After almost a year, the period of getting to know the new pope is coming to an end. Now a factional dispute over the future of the church is taking place in the Vatican and within the branches of the world's largest religious community.
When it comes to the pope's position on sex, countless Catholics are eager to see more openness coming from their church, along with pastoral care that meets the demands of everyday life -- even as the Curia, with its hostile approach to change, defends old rules that often reflect the spirit of the Middle Ages rather than the New Testament.
In the middle of all this is an old man from Argentina who seems not to be entirely sure of what he can offer the base and what he can expect from his church hierarchy.

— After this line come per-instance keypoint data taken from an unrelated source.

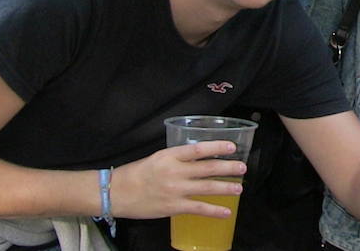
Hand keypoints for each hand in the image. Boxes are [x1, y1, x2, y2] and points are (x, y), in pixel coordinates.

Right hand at [110, 140, 246, 219]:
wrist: (116, 193)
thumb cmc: (136, 174)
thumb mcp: (157, 158)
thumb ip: (177, 158)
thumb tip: (198, 158)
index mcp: (170, 156)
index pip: (198, 149)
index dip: (217, 147)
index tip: (232, 147)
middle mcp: (175, 171)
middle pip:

The way in which the survey came about is indicative of Bergoglio's struggles with his new flock. When his theologians wrote the questionnaire, it was under the assumption that the target audience would consist of bishops and other scholarly church leaders. The first of the 39 questions is already a challenge: "Describe how the Catholic Church's teachings on the value of the family contained in the Bible, Gaudium et spes, Familiaris consortio and other documents of the post-conciliar Magisterium is understood by people today?"

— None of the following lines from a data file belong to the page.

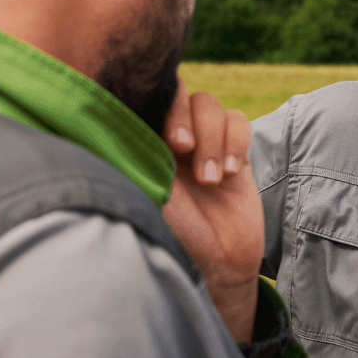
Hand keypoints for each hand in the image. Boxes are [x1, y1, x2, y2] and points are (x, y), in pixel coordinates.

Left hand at [160, 83, 261, 341]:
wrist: (218, 265)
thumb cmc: (173, 237)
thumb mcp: (146, 196)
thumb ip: (136, 158)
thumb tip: (119, 122)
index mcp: (141, 142)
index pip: (144, 97)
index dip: (159, 104)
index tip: (168, 141)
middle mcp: (170, 138)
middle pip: (179, 92)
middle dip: (184, 117)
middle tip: (183, 149)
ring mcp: (204, 143)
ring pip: (210, 106)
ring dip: (213, 139)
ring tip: (211, 180)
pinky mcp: (234, 151)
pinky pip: (238, 122)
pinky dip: (236, 143)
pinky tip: (231, 174)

Information from the Grass Roots
In late October, the Vatican sent the document to the German Bishops' Conference and its sister organizations around the world, but without specifying who was supposed to answer the questions. Was a response from lay committees, such as diocesan councils, which steadfastly champion the views of many bishops, sufficient? Should pastors have their say? Or was the church truly interested in the opinions of all Catholics? "The consultation must gather information from the grass roots and not limit itself to the level of the Curia or other institutions," Lorenzo Baldisseri, general secretary of the Vatican's synod of bishops told the National Catholic Reporter last December. "Though involved in the process, they must cooperate by addressing themselves to the faithful, to communities, to associations and other bodies."

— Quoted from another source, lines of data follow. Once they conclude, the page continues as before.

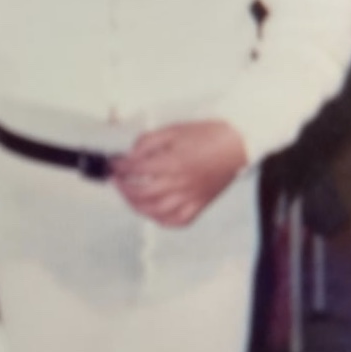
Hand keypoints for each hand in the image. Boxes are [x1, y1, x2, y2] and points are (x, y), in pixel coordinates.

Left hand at [111, 120, 246, 226]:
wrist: (238, 144)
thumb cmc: (208, 134)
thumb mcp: (174, 130)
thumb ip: (149, 142)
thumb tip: (131, 154)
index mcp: (172, 162)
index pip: (136, 169)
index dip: (120, 167)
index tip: (113, 164)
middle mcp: (179, 183)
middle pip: (142, 193)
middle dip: (124, 188)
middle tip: (117, 180)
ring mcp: (190, 197)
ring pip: (156, 211)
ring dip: (137, 205)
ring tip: (129, 196)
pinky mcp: (200, 204)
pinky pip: (178, 221)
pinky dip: (161, 220)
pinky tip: (152, 212)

But after dispatching the survey, the church half-heartedly left it up to the dioceses to determine how to obtain the desired information.
The chairman of the German Bishops' Conference, Archbishop Robert Zollitsch, simply passed the survey on, providing no further instructions on who was to respond to the Vatican survey.
Zollitsch proved to be more decisive on another, albeit very important issue. In a letter to German bishops written by his secretary, he noted: "Questions 1, 2, 5, 7 and 8 will be answered by the central office." To save time, existing church positions were to be used.
In fact, this meant that particularly issues were being withheld from churchgoers. For instance, the set of questions under item 5 relates to gay and lesbian couples, while question 7 concerns contraception and abortion.
This somewhat clumsy attempt at censorship might have worked in a world with no Internet. But when the English bishops, who are not as timid, abruptly placed the entire questionnaire online, Catholics in Germany simply took matters into their own hands.
But Zedtwitz found that the Latin-heavy verbiage of the document from Rome was far too complicated. How could he expect his congregants to understand that the Curia was interested in common-law marriages when it asked about people living together "ad experimentum?" The Mannheim pastor wrote a simpler version, dispensing with both the theological tone of the original and the Bishops' Conference attempts at censorship. "There is something shady" about simply excluding sensitive issues, says Zedtwitz. "Why shouldn't Catholics be allowed to comment on gay and lesbian relationships? The specifications of the Bishops' Conference were too narrow for my taste." In his view, laypeople are certainly capable of forming their own opinions.